Poor city, county and state leadership has played an important role in the lives of Portland’s homeless. With high unemployment and jobs leaving the city it would be a shame if city leadership would pull the rug out from under these poor folks to save their pet peeves.
Those fired cops will become the biggest criminals on the street. Nobody will hire them for anything useful, so they will have to continue mugging people, fencing stolen cars, and selling dope. Citizens will need to buy more guns to defend themselves from gangs of ex cops.
To save money, how about just quit harassing innocent citizens for walking after midnight and start finding stolen cars? No more crackdown on victimless crimes, like jaywalking and sleeping on dog shit in the park?
Either that, or else come up with some new laws to enforce, such as speeding tickets for pedestrians, or perhaps toll sidewalks and/or pedestrian permits.
If the developers put in a 40 unit or larger apartment complex in your neighborhood without providing any parking, you can become a capitalist and start renting out your driveway, after donating your present vehicles to a tax-deductible "charity."
At any rate, if a big apartment, sans parking, comes to your neck of the woods, there will BE NO "city subsidized parking" to be had. Think New York City.
I work with Solidarity Against Austerity Coalition.

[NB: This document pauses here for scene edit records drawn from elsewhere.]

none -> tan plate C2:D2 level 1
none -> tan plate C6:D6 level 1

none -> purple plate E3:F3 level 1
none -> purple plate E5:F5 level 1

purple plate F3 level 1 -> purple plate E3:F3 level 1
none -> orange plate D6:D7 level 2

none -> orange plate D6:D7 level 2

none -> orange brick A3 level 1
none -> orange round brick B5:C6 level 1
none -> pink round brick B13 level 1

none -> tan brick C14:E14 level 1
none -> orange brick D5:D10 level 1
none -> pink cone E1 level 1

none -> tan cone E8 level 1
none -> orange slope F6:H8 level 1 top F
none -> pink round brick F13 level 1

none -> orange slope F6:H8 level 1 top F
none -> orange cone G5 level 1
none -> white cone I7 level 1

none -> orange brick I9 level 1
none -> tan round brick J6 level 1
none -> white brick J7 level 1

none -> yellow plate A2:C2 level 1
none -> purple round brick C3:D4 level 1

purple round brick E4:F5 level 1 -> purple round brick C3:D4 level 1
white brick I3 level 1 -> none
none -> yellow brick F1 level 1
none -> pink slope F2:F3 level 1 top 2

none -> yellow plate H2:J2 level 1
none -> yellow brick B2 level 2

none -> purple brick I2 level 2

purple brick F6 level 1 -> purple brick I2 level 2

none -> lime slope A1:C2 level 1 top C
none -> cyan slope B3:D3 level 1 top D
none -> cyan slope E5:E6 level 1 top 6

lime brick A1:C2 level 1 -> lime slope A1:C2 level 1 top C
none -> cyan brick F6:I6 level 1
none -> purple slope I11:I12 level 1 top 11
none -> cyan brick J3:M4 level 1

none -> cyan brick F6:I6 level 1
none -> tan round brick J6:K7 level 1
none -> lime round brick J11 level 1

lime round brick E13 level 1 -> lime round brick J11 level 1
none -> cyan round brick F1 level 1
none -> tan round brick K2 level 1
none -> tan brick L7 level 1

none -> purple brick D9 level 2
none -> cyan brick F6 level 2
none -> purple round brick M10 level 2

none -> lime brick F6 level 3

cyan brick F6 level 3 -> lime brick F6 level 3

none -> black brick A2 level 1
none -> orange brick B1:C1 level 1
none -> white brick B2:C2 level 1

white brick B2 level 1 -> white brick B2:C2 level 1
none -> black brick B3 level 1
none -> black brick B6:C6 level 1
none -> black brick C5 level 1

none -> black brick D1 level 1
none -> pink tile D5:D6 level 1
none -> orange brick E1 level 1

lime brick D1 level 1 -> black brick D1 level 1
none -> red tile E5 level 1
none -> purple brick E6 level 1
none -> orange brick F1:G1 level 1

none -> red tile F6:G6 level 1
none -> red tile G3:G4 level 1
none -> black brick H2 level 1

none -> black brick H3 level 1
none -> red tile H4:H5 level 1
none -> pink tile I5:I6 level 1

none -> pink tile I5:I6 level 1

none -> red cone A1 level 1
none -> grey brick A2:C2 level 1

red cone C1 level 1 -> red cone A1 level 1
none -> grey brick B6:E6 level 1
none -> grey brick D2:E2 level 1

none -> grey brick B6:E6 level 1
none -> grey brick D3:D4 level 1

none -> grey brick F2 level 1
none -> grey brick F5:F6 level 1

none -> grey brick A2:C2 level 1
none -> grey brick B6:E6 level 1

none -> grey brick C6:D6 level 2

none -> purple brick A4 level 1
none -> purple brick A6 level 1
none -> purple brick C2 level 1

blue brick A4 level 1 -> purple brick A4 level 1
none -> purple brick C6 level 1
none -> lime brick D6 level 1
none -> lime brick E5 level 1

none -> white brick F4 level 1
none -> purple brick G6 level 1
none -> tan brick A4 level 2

We want City Council to discuss ways we can avoid cuts and provide local stimulus by raising revenue from those who can afford it and from big corporations and banks, instead of discussing ways to best cut city programs that affect working and low income people.
We should not be pitted against each other. Tell the City Council to search for revenue-raising solutions. They can look at tax breaks instead fo telling us to fight over crumbs.
Sam Adams committed this City to dozens of new programs in his rush to build a "legacy" as he was on his way out the door.
The new Mayor and Council are bearing the weight of that legacy now --as it falls to them to untangle all of these half-baked projects.
Why is the city subsidizing private car owners with free on-street parking?
Until the public right of way is managed via neighborhood permits and meters on commercial strips, our streets will continue to be used by local residents as "free warehouse space" for their personal cars.
I and many of my neighbors park on the street for free while our driveways are empty. If we needed a permit (and were charged a fee) to park on the street, many of us would park our cars in our driveways instead, and there would suddenly be more parking available on the street.
Others who rarely drive their cars might well decide to sell them, and instead rely on transit, bikes, their feet and a car-sharing service.